The distribution, feeding ecology and microplastic contamination were assessed in different ontogenetic phases of Haemulidae species inhabiting the Goiana Estuary, over a seasonal cycle. Pomadasys ramosus and Haemulopsis corvinaeformis are estuarine dependent species that use habitats with specific environmental conditions each season. Pomadasys ramosus was found in the upper and middle estuaries during the rainy season, when salinity showed the lowest values. Haemulopsis corvinaeformis was found in the lower estuary during the dry season, when salinity increased in the estuary. Juveniles of P. ramosus are zooplanktivores, feeding mainly on calanoid copepods. Sub-adults and adults are zoobenthivores, feeding on invertebrates associated to the bottom, mainly Polychaeta. Juveniles of H. corvinaeformis were not found in the main channel, but sub-adults and adults showed a zoobenthivore habit, feeding mainly on Anomalocardia flexuosa (Mollusca: Bivalvia). Dietary shifts along the life cycle and the spatio-temporal relationship between their distribution and the availability of microplastics along the estuary seem to have a strong influence in the ingestion of microfilaments. The highest average ingestion of microfilaments by P. ramosus coincided with the peak of ingestion of Polychaeta by sub-adults in the upper estuary during the late rainy season. For H. corvinaeformis the highest ingestion of microfilaments coincided with the peak of ingestion of A. flexuosa by adults in the lower estuary during the late dry season. Such contamination might be attributed to the time when these phases shifted to a more diverse diet and began to forage on benthic invertebrates. Research on microplastic contamination must consider species-specific behaviour, since the intake of microplastics is dependent on patterns of distribution and trophic guild within fish assemblages.

High intake rates of microplastics in a Western Atlantic predatory fish, and insights of a direct fishery effect.

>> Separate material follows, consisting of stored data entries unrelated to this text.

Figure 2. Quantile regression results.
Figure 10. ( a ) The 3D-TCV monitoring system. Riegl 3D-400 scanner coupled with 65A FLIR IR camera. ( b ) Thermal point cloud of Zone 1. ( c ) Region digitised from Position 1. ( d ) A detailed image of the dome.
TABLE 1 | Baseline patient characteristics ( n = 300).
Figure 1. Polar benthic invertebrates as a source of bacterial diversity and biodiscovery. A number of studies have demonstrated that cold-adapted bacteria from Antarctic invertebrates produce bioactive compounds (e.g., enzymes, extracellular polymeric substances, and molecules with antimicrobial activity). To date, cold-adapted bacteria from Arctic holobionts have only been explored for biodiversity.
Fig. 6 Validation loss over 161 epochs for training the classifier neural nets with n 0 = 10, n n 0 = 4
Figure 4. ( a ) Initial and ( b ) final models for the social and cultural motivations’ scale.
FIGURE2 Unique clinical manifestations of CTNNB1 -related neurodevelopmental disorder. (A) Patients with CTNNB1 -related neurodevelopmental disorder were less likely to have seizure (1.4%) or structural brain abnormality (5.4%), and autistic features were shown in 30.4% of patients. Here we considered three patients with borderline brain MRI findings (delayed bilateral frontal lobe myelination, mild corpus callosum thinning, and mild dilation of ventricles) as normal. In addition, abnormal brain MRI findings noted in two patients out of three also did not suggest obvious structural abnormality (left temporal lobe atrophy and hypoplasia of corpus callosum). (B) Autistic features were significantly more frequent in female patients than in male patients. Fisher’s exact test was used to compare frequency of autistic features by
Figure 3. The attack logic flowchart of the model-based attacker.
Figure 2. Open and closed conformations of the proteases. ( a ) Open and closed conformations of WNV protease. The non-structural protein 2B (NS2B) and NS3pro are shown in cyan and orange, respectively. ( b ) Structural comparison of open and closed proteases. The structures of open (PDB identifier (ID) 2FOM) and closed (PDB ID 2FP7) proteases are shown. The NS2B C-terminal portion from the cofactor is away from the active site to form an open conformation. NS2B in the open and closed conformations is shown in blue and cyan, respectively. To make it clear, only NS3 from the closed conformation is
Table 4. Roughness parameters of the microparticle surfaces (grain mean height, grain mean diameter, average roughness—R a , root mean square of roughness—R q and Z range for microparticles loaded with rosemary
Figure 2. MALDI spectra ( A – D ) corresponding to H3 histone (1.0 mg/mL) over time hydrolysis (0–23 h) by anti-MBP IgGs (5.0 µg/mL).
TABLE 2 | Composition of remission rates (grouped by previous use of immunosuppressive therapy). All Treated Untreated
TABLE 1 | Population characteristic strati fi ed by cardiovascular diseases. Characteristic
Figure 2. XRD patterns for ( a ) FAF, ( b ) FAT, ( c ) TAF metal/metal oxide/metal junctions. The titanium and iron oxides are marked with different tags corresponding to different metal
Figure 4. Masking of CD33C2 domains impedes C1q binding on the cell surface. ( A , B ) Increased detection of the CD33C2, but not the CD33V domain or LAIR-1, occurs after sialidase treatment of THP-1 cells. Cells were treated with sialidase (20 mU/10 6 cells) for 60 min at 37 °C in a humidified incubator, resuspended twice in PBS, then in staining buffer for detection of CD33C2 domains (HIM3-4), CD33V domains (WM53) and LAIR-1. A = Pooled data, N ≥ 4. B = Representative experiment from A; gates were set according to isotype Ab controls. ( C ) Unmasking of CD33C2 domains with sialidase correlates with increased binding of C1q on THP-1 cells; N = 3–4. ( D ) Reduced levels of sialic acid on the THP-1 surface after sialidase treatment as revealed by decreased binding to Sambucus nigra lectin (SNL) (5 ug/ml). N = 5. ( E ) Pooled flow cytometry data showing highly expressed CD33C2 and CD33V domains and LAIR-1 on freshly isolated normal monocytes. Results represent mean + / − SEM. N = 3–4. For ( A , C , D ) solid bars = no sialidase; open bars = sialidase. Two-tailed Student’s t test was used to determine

Microplastic contamination was investigated in the gut contents of an economically important estuarine top predator, Cynoscion acoupa, according to spatiotemporal and ontogenetic use of a tropical estuary. Microplastic contamination was found in more than half of the analysed fish. Ingested microplastics were classified by type, colour and length with most of the particles consisting of filaments (<5 mm). Longer filaments were more frequently ingested in the upper estuary and smaller filaments in the lower estuary, as a result of differences in hydrodynamic forces and proximity to the probable input sources. The river is likely an important source of filaments to the estuary and filaments ingested in the upper estuary showed little sign of weathering, when compared with those from the lower estuary, which are subject to intense weathering and consequent break-up of particles to smaller sizes. Most filaments, of all colours, accumulated in adults of C. acoupa, which are more susceptible to contamination through both direct ingestion and trophic transference as they shift their feeding mode to piscivory. Moreover, the highest ingestion of filaments in adults occurred in the lower estuary, during the late rainy season, likely associated with the intense fishing activities in this habitat, which results in a greater input of filaments from fishing gear, which are mainly blue in colour. Overall, 44% of the ingested filaments were blue, 20% purple, 13% black, 10% red and 12% white. The next most common colour, the purple filaments, are most likely blue filaments whose colour has weathered to purple. Red filaments were proportionally more ingested in the lower estuary, indicating a coastal/oceanic source. White and black filaments were more commonly ingested in the inner estuary, suggesting that they have a riverine origin and/or were actively ingested by juveniles and sub-adults, which inhabit the inner estuary and have zooplankton as an important food resource.